Stemma di Berlino[modifica]

  • D'argento, un orso nero levato || Io – dice l'orsa – l'ho portata in grembo | questa città, prole delle caverne. | Venne a noi il cacciatore e dovetti colpirlo.
  • Io l'ho cullata con questo sordo ruglio, | tenero e deciso il tocco della mia zampa l'obbligò a rizzarsi. | Io le ho insegnato cera e miele dove ronzano le api | e l'erba dolce nelle scodelle di terra | a vedere.
  • Così è cresciuta, e il nido delle api l'ha trovato; | ma ora pietre colorate ammassa proterva | e la sua branca si gingilla con lucide rotaie, | lascia, piccola e torva, che gl'insetti le volano sopra, | e li acchiappa.
  • E costellazioni di ferro e argento si fondono | come grandi fiocchi sul mio nero vello | nella notte d'inverno.

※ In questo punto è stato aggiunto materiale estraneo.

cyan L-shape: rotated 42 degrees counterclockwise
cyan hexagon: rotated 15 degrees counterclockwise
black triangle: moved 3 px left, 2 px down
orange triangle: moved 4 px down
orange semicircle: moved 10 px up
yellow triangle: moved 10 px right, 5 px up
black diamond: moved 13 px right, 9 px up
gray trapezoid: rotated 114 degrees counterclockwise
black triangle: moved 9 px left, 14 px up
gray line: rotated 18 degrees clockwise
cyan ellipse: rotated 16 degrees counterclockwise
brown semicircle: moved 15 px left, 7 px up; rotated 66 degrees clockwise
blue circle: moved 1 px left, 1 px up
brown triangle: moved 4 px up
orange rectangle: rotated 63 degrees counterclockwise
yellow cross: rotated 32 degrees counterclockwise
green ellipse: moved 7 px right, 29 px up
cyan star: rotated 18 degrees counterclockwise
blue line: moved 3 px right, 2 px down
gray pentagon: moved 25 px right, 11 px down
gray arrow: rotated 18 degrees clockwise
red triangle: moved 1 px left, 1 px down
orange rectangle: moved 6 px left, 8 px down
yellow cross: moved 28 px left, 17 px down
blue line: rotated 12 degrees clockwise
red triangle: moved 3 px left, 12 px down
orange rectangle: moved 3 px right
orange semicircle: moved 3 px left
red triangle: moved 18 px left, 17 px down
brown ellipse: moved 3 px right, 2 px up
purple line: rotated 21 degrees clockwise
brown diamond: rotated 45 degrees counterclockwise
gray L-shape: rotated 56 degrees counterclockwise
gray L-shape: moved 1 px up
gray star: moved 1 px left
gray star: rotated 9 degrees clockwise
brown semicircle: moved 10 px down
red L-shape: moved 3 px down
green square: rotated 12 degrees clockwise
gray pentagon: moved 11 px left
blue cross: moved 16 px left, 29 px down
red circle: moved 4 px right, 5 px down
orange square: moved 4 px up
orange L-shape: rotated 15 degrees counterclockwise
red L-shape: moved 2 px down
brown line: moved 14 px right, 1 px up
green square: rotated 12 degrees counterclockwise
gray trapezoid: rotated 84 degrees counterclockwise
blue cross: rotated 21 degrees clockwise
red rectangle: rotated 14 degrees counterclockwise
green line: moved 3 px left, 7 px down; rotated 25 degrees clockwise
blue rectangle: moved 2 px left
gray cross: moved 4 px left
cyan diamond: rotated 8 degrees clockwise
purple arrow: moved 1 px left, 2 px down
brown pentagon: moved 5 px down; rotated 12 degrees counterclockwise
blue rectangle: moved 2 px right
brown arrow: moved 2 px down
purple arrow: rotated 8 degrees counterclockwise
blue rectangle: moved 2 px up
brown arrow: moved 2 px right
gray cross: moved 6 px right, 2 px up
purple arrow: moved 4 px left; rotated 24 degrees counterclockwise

Lettere alla sorella Hilde[modifica]

  • Di recente mi ha offerto aiuto un breve, piccolo episodio. Durante la pausa per la colazione (un quarto d'ora circa), mi trovavo nella stanza degli armadi e sedevo tutta sola su una panca vicino a una giovane zingara che non faceva nulla, non parlava, guardava completamente immobile fuori, verso il cortile deserto della fabbrica... Io l'ho osservata: non aveva quella faccia angolosa degli zingari con gli occhi inquieti e scintillanti, anzi i suoi tratti erano morbidi, quasi slavi; era di carnagione abbastanza chiara... E non aveva soltanto l'aria cupa, vinta degli animali, dei vecchi cavalli da tiro. Questo inevitabilmente c'era, ma c'era anche qualcosa di più: una chiusura impenetrabile, un silenzio, una distanza non più raggiungibile da una parola o da uno sguardo del mondo esterno... E ho capito che proprio questo avevo sempre voluto possedere senza riuscirvi e che se adesso l'avessi niente e nessuno dall'esterno mi potrebbe più toccare. Però mi trovo già su questa strada e ne sono contenta... (23 ottobre 1941, pp. 228-229)
  • Un mio conoscente, il dottor H. era uno studioso di Spinoza e un giorno mi ha parlato della sua teoria sulla libertà della volontà umana all'interno della non-libertà. Penso di capire tutto questo attraverso le mie esperienze personali. Non è dipeso da me accettare o rifiutare il lavoro in fabbrica, mi è stato imposto, però ero libera di accettarlo o di rifiutarlo interiormente; posso eseguirlo con ritrosia o con buona volontà. Dal momento che io l'ho accettato nel mio cuore non me ne sono più sentita soffocata. Ho deciso di considerare questo lavoro un insegnamento e di imparare il più possibile. In questo modo, dentro alla non-libertà, ho scelto la libertà. E così vorrei anche sopportare il mio destino, sia esso alto come una torre o nero e soffocante come una nuvola... Anche se non lo conosco ancora l'ho già accettato, mi sono posta di fronte a lui e farò del mio meglio perché non mi schiacci, perché non mi trovi troppo piccola nei suoi confronti. [...] Questa forza di fronte al destino, questo crescere davanti ad esso che appartenga anche a te; che il tuo destino non debba mai essere più grande del tuo cuore. (15 dicembre 1942, pp. 273-274)

Note[modifica]

  1. Nel lager, in La parola dei muti (Das Wort der Stummen); riportato in Il canto del gallo nero.

Bibliografia[modifica]

  • Gertrud Kolmar, Il canto del gallo nero, Antologia di poesie e lettere di Gertrud Kolmar, a cura di Marina Zancan, Essedue Edizioni, 1990. ISBN 8885697305
  • Gertrud Kolmar, Stemma di Berlino, traduzione di Paolo Chiarini, in Franco Buono, Stemma di Berlino: poesia tedesca della metropoli, Edizioni Dedalo, 2000.